Recent information of organ harvesting from Falun Gong practitioners
In March 2006, The World Organization to Investigate the Persecution of Falun Gong (WOIPFG) confirmed through its investigations that hospitals and transplant centres in China claim to use organs taken from live Falun Gong practitioners for transplants. [6]
In April, 2006, The Weekly Standard interviewed the wife of a Chinese surgeon who claims to have performed organ removals for many years from Falun Gong practitioners at a secret organ extraction facility attached to the Liaoning Thrombus Treatment Centre in Sujiatun, near Shenyang, "he and the other doctors - some hired from the outside, each with a speciality, all constantly on call - would come in and remove the patient's kidneys, skin tissue, corneas, and other organs, seemingly to order." [7]
The same woman told The Epoch Times: "Some [Falun Gong] practitioners were still breathing after their organs were removed against their will, but they were thrown into the hospital's incinerator anyway." Organs extracted from live persons are known to fetch higher prices. [8]
The scale of the problem
The true number of imprisoned Falun Gong practitioners is not known. In December 2002, The Economist reported that in the labour camp it visited 28% of the incarcerated were practitioners of Falun Gong. Even if one accepts the Chinese official total labour camp population of 260,000, which is widely believed to be a serious underestimate, there would be 70,000 practitioners incarcerated at that given moment. The total number over the past 7 years would be many times higher. According to the UN Special Rapporteur on the subject of torture and detention, his 2005 report raised the concern that in China "reports of arrests, detention ... in particular Falun Gong practitioners, are increasing". [9]
According to the Communist regime's official statistics, there were only 78 liver transplants in China during the eight years between 1991 and 1998. Since the regime started to suppress Falun Gong in 1999, the number of liver transplants rocketed from 118 in 1999 to over 3000 in 2003 [10]. This sharp rise during the time of a major suppression campaign may not be a pure coincidence.
Investigations
The Chairman of the British Transplantation Society Ethics Committee, Dr.
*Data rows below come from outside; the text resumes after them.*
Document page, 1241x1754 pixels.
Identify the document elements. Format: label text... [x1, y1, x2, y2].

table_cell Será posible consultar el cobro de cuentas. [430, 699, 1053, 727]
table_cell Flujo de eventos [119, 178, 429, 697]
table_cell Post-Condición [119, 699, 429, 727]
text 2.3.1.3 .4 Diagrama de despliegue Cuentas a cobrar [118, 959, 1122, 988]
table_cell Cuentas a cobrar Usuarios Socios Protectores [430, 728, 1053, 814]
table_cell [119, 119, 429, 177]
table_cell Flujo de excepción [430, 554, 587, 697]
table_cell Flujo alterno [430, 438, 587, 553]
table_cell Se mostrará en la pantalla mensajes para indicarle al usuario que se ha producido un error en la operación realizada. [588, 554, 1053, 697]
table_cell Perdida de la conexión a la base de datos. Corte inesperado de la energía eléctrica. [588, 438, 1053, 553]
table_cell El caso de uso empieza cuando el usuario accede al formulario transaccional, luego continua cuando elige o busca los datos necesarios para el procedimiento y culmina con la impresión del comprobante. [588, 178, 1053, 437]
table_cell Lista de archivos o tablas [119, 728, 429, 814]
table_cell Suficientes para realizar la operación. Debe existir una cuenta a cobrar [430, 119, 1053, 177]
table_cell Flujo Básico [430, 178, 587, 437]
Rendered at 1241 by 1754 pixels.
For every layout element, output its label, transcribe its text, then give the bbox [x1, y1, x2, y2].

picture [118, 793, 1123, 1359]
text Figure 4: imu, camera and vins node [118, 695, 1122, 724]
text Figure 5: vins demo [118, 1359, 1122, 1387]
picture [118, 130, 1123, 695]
Stephen Wigmore, recently called for an investigation by the United Nations and the World Health Organization on this issue. [11][12]
The difficulty of conducting independent investigation in China is well known and this has been demonstrated again on 21st May when Edward McMillan-Scott, a European Parliament Vice-President, held a secret meeting with two Falun Gong practitioners in a Beijing hotel. One of them was subsequently held under house arrest, the other hasn't been heard from since. An American who facilitated the meeting was interrogated and deported.
"The practitioners I met in Beijing told me of their imprisonment and that of their wives, of the specially harsh treatment they suffered, including sleep deprivation, degrading and humiliating punishments and beatings... One said he knew 30 fellow practitioners who had been beaten to death. They were aware of organ harvesting: one had seen the cadaver of his friend and fellow practitioner after body parts had been removed."
– Edward McMillan-Scott, Vice President of the European Parliament [13]
On 8 May 2006, Canada's former Secretary of State (Asia Pacific) David Kilgour and international human rights lawyer, David Matas, launched an investigation into the allegations of organ harvesting from live Falun Gong practitioners. The 46-page report which was released on 7 July concludes:
"the government of China and its agencies in numerous parts of the country, in particular hospitals but also detention centres and 'people's courts', since 1999, have put to death a large but unknown number of Falun Gong prisoners of conscience. Their vital organs, including hearts, kidneys, livers and corneas, were virtually simultaneously seized for sale at high prices, sometimes to foreigners, who normally face long waits for voluntary donations of such organs in their home countries."[14]